ASSIGNED TASK: Scan the entries below. Report each line where the string "fase" occurs.

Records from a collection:
□ □ □ □ □ □ □
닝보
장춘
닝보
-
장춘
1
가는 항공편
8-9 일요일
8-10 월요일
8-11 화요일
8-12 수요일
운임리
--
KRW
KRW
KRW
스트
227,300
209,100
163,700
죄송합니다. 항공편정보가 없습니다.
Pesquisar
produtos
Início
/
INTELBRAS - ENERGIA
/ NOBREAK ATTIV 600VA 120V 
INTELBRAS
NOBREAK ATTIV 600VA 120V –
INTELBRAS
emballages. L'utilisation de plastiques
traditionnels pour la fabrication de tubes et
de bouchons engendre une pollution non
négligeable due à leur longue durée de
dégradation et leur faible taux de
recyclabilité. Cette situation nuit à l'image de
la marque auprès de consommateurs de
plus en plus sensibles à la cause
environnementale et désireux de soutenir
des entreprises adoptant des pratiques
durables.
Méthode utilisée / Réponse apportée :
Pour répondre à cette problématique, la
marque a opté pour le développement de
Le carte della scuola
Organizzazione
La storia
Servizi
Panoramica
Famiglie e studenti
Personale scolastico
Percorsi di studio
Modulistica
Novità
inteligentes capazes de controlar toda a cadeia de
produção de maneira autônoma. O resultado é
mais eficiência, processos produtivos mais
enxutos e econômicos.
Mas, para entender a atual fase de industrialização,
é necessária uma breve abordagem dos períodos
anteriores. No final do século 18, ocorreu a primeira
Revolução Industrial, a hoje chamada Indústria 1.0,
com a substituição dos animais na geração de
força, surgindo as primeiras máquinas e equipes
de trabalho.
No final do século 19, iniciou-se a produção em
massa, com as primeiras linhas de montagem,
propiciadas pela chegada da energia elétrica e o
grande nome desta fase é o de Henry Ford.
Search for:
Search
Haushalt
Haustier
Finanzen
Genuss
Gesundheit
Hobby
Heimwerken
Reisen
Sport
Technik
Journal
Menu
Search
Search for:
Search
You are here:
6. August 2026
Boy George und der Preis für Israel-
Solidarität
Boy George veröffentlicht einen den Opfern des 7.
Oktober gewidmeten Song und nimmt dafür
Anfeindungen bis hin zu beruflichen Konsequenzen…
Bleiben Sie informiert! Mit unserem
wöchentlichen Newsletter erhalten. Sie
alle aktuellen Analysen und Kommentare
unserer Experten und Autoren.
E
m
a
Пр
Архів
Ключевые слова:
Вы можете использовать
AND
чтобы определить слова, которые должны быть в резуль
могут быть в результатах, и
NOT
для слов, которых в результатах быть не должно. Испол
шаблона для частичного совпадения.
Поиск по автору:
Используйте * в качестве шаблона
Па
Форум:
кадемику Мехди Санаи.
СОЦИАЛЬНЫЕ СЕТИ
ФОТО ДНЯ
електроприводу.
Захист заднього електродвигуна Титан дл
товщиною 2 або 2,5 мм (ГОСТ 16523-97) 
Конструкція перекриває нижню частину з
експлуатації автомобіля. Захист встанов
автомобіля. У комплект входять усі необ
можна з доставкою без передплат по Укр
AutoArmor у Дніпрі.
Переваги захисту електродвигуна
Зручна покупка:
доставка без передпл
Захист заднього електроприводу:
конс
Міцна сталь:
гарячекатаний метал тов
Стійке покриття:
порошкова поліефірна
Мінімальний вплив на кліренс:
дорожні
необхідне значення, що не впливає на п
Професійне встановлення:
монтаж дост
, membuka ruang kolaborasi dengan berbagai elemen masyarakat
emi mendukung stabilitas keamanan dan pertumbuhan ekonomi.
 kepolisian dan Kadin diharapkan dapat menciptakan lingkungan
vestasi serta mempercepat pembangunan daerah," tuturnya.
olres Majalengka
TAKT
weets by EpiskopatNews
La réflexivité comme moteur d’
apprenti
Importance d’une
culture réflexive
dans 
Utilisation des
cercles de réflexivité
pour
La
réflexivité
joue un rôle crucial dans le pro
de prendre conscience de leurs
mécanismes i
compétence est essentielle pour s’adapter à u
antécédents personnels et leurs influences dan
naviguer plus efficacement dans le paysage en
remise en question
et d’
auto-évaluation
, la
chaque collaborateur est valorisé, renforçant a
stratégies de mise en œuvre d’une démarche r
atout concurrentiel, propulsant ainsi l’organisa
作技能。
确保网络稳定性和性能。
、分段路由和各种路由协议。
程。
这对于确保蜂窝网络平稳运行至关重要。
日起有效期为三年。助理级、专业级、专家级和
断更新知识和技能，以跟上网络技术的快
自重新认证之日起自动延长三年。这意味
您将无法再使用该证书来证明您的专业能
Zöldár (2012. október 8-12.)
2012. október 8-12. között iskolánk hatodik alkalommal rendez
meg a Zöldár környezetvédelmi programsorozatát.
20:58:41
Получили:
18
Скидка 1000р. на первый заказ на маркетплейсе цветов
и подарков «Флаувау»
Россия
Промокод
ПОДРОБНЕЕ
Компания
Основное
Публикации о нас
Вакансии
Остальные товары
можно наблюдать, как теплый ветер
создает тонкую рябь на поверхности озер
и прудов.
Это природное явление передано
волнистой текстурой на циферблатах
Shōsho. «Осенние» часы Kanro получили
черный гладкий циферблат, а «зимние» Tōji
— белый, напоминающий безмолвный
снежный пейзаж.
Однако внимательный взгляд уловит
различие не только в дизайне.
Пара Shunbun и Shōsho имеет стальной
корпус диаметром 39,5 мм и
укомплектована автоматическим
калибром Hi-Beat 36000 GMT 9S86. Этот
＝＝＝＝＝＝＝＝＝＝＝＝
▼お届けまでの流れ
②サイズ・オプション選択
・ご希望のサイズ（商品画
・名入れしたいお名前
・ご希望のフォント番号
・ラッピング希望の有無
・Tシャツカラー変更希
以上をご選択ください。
□ □ □ □ □ □ □
WRITTEN SOLUTION:
Mas, para entender a atual fase de industrialização,
grande nome desta fase é o de Henry Ford.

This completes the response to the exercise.